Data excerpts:
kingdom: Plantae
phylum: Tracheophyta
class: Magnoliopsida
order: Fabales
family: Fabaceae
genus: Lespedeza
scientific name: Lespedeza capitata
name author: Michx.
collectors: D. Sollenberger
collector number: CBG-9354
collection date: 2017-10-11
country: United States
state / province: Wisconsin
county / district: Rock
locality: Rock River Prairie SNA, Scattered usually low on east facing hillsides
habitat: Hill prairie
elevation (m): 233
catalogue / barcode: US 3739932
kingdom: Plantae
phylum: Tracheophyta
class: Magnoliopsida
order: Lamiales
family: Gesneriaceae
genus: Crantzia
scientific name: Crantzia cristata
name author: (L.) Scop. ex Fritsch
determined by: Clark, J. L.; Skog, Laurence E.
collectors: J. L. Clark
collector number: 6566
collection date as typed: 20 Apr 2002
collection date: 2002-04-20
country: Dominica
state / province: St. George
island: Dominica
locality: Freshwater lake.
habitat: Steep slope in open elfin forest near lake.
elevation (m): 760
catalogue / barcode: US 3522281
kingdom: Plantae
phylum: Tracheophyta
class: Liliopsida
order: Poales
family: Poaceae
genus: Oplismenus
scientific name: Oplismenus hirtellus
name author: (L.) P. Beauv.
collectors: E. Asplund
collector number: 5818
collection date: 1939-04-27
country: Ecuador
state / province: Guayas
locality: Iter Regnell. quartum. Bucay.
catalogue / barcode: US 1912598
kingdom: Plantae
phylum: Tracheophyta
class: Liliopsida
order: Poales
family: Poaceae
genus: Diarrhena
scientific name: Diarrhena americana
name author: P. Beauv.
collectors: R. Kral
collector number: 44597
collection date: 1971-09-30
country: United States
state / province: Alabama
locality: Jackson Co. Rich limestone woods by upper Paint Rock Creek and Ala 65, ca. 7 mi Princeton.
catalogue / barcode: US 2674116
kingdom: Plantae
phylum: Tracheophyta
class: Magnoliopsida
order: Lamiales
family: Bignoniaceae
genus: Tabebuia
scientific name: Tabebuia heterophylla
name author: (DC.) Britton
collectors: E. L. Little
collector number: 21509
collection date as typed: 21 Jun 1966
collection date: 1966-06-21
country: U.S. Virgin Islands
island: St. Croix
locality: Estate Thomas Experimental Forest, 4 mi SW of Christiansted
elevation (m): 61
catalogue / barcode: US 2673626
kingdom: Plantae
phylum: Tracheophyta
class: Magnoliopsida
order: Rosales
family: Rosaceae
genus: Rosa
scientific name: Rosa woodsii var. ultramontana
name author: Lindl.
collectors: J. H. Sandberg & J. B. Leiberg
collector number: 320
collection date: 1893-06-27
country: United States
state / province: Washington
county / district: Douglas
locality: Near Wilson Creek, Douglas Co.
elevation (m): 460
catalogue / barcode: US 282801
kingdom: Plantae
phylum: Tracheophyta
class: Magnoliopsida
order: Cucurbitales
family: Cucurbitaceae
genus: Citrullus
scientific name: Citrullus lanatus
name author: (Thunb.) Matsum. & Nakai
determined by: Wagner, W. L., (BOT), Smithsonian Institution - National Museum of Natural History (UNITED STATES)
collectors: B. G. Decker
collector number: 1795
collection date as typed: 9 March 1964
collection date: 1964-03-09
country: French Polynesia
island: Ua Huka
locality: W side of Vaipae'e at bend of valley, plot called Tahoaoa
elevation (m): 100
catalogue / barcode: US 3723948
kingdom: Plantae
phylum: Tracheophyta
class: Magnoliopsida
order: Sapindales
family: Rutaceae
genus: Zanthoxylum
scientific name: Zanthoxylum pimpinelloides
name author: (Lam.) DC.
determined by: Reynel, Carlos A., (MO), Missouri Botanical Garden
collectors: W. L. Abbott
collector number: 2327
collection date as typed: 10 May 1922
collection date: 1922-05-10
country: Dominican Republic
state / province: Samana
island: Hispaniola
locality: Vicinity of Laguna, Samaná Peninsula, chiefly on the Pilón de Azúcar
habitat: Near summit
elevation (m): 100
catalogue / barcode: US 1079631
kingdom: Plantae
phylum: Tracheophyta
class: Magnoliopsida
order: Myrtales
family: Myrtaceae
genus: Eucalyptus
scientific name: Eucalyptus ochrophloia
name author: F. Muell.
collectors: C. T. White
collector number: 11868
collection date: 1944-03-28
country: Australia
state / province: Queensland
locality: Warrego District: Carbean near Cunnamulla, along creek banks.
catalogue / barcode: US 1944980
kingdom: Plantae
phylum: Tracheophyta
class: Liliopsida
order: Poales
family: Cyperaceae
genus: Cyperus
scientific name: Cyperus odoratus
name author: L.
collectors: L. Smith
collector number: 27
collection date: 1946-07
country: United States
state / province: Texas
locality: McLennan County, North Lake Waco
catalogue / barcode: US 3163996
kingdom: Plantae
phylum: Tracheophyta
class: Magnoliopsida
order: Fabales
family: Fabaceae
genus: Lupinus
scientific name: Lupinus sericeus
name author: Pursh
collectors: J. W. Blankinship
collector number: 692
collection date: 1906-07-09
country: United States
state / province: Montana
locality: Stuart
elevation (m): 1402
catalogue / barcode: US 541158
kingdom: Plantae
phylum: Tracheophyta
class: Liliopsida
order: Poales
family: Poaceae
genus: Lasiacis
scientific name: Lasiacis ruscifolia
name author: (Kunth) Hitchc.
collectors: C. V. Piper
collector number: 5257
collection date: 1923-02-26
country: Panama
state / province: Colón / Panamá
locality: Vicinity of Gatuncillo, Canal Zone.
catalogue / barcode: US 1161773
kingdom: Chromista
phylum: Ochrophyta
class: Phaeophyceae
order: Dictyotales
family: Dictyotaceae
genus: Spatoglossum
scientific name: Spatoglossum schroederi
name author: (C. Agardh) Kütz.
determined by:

Written task:
Print every line of the material above character for character, with nothing added, dropped, or changed.

Result of this task:
kingdom: Plantae
phylum: Tracheophyta
class: Magnoliopsida
order: Fabales
family: Fabaceae
genus: Lespedeza
scientific name: Lespedeza capitata
name author: Michx.
collectors: D. Sollenberger
collector number: CBG-9354
collection date: 2017-10-11
country: United States
state / province: Wisconsin
county / district: Rock
locality: Rock River Prairie SNA, Scattered usually low on east facing hillsides
habitat: Hill prairie
elevation (m): 233
catalogue / barcode: US 3739932
kingdom: Plantae
phylum: Tracheophyta
class: Magnoliopsida
order: Lamiales
family: Gesneriaceae
genus: Crantzia
scientific name: Crantzia cristata
name author: (L.) Scop. ex Fritsch
determined by: Clark, J. L.; Skog, Laurence E.
collectors: J. L. Clark
collector number: 6566
collection date as typed: 20 Apr 2002
collection date: 2002-04-20
country: Dominica
state / province: St. George
island: Dominica
locality: Freshwater lake.
habitat: Steep slope in open elfin forest near lake.
elevation (m): 760
catalogue / barcode: US 3522281
kingdom: Plantae
phylum: Tracheophyta
class: Liliopsida
order: Poales
family: Poaceae
genus: Oplismenus
scientific name: Oplismenus hirtellus
name author: (L.) P. Beauv.
collectors: E. Asplund
collector number: 5818
collection date: 1939-04-27
country: Ecuador
state / province: Guayas
locality: Iter Regnell. quartum. Bucay.
catalogue / barcode: US 1912598
kingdom: Plantae
phylum: Tracheophyta
class: Liliopsida
order: Poales
family: Poaceae
genus: Diarrhena
scientific name: Diarrhena americana
name author: P. Beauv.
collectors: R. Kral
collector number: 44597
collection date: 1971-09-30
country: United States
state / province: Alabama
locality: Jackson Co. Rich limestone woods by upper Paint Rock Creek and Ala 65, ca. 7 mi Princeton.
catalogue / barcode: US 2674116
kingdom: Plantae
phylum: Tracheophyta
class: Magnoliopsida
order: Lamiales
family: Bignoniaceae
genus: Tabebuia
scientific name: Tabebuia heterophylla
name author: (DC.) Britton
collectors: E. L. Little
collector number: 21509
collection date as typed: 21 Jun 1966
collection date: 1966-06-21
country: U.S. Virgin Islands
island: St. Croix
locality: Estate Thomas Experimental Forest, 4 mi SW of Christiansted
elevation (m): 61
catalogue / barcode: US 2673626
kingdom: Plantae
phylum: Tracheophyta
class: Magnoliopsida
order: Rosales
family: Rosaceae
genus: Rosa
scientific name: Rosa woodsii var. ultramontana
name author: Lindl.
collectors: J. H. Sandberg & J. B. Leiberg
collector number: 320
collection date: 1893-06-27
country: United States
state / province: Washington
county / district: Douglas
locality: Near Wilson Creek, Douglas Co.
elevation (m): 460
catalogue / barcode: US 282801
kingdom: Plantae
phylum: Tracheophyta
class: Magnoliopsida
order: Cucurbitales
family: Cucurbitaceae
genus: Citrullus
scientific name: Citrullus lanatus
name author: (Thunb.) Matsum. & Nakai
determined by: Wagner, W. L., (BOT), Smithsonian Institution - National Museum of Natural History (UNITED STATES)
collectors: B. G. Decker
collector number: 1795
collection date as typed: 9 March 1964
collection date: 1964-03-09
country: French Polynesia
island: Ua Huka
locality: W side of Vaipae'e at bend of valley, plot called Tahoaoa
elevation (m): 100
catalogue / barcode: US 3723948
kingdom: Plantae
phylum: Tracheophyta
class: Magnoliopsida
order: Sapindales
family: Rutaceae
genus: Zanthoxylum
scientific name: Zanthoxylum pimpinelloides
name author: (Lam.) DC.
determined by: Reynel, Carlos A., (MO), Missouri Botanical Garden
collectors: W. L. Abbott
collector number: 2327
collection date as typed: 10 May 1922
collection date: 1922-05-10
country: Dominican Republic
state / province: Samana
island: Hispaniola
locality: Vicinity of Laguna, Samaná Peninsula, chiefly on the Pilón de Azúcar
habitat: Near summit
elevation (m): 100
catalogue / barcode: US 1079631
kingdom: Plantae
phylum: Tracheophyta
class: Magnoliopsida
order: Myrtales
family: Myrtaceae
genus: Eucalyptus
scientific name: Eucalyptus ochrophloia
name author: F. Muell.
collectors: C. T. White
collector number: 11868
collection date: 1944-03-28
country: Australia
state / province: Queensland
locality: Warrego District: Carbean near Cunnamulla, along creek banks.
catalogue / barcode: US 1944980
kingdom: Plantae
phylum: Tracheophyta
class: Liliopsida
order: Poales
family: Cyperaceae
genus: Cyperus
scientific name: Cyperus odoratus
name author: L.
collectors: L. Smith
collector number: 27
collection date: 1946-07
country: United States
state / province: Texas
locality: McLennan County, North Lake Waco
catalogue / barcode: US 3163996
kingdom: Plantae
phylum: Tracheophyta
class: Magnoliopsida
order: Fabales
family: Fabaceae
genus: Lupinus
scientific name: Lupinus sericeus
name author: Pursh
collectors: J. W. Blankinship
collector number: 692
collection date: 1906-07-09
country: United States
state / province: Montana
locality: Stuart
elevation (m): 1402
catalogue / barcode: US 541158
kingdom: Plantae
phylum: Tracheophyta
class: Liliopsida
order: Poales
family: Poaceae
genus: Lasiacis
scientific name: Lasiacis ruscifolia
name author: (Kunth) Hitchc.
collectors: C. V. Piper
collector number: 5257
collection date: 1923-02-26
country: Panama
state / province: Colón / Panamá
locality: Vicinity of Gatuncillo, Canal Zone.
catalogue / barcode: US 1161773
kingdom: Chromista
phylum: Ochrophyta
class: Phaeophyceae
order: Dictyotales
family: Dictyotaceae
genus: Spatoglossum
scientific name: Spatoglossum schroederi
name author: (C. Agardh) Kütz.
determined by:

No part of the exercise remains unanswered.